How Top U.S. Government Officials Got Hacked
The targeted phishing scheme that struck hundreds of top U.S. government officials’ personal Gmail accounts was neither difficult to perform nor incredibly sophisticated.
The attackers were able to pose as legitimate, trusted senders from the State Department, Office of the Secretary of Defense and the Defense Intelligence Agency by sending e-mails from what appeared — even on close inspection — to be real e-mail addresses ending in familiar domains like state.gov, osd.mil and dia.mil.
To accomplish that, the attackers told their mail server to send e-mails from the spoofed addresses rather than their own. Though most e-mail clients like Gmail or Microsoft
Outlook don’t allow users to do that, that’s one of the fields an administrator of an e-mail server can easily change.
When that’s done, it’s incredibly difficult or sometimes impossible for a user to know that the sender is really an impostor.

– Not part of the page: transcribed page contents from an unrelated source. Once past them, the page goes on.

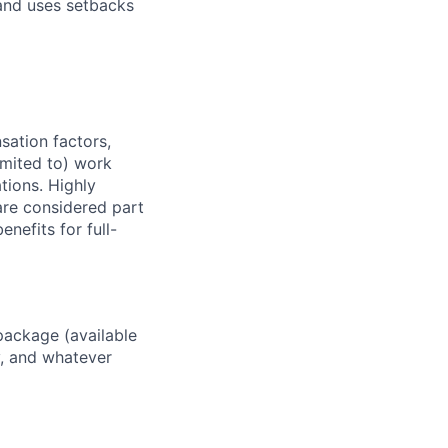
and uses setbacks
sation factors,
imited to) work
ations. Highly
 are considered part
enefits for full-
package (available
y, and whatever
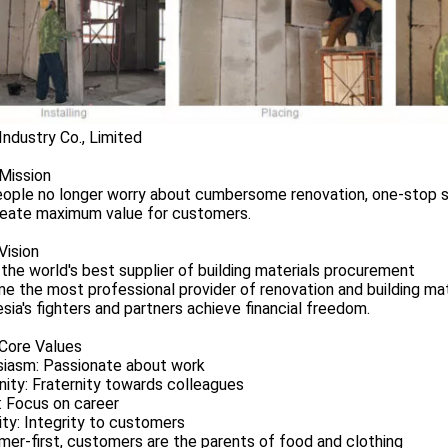
Industry Co., Limited
Mission
ople no longer worry about cumbersome renovation, one-stop so
reate maximum value for customers.
Vision
the world's best supplier of building materials procurement
 the most professional provider of renovation and building mat
sia's fighters and partners achieve financial freedom.
 Core Values
siasm: Passionate about work
nity: Fraternity towards colleagues
: Focus on career
ity: Integrity to customers
er-first, customers are the parents of food and clothing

In this case, malicious e-mails were sent with some text and what appeared to be an attachment. According to the Contagio blog, which first discovered the attack in February, one e-mail sent to State Department officials read:
“This is the latest version of State’s joint statement. My understanding is that State put in placeholder econ language and am happy to have us fill in but in their rush to get a cleared version from the WH, they sent the attached to Mike.”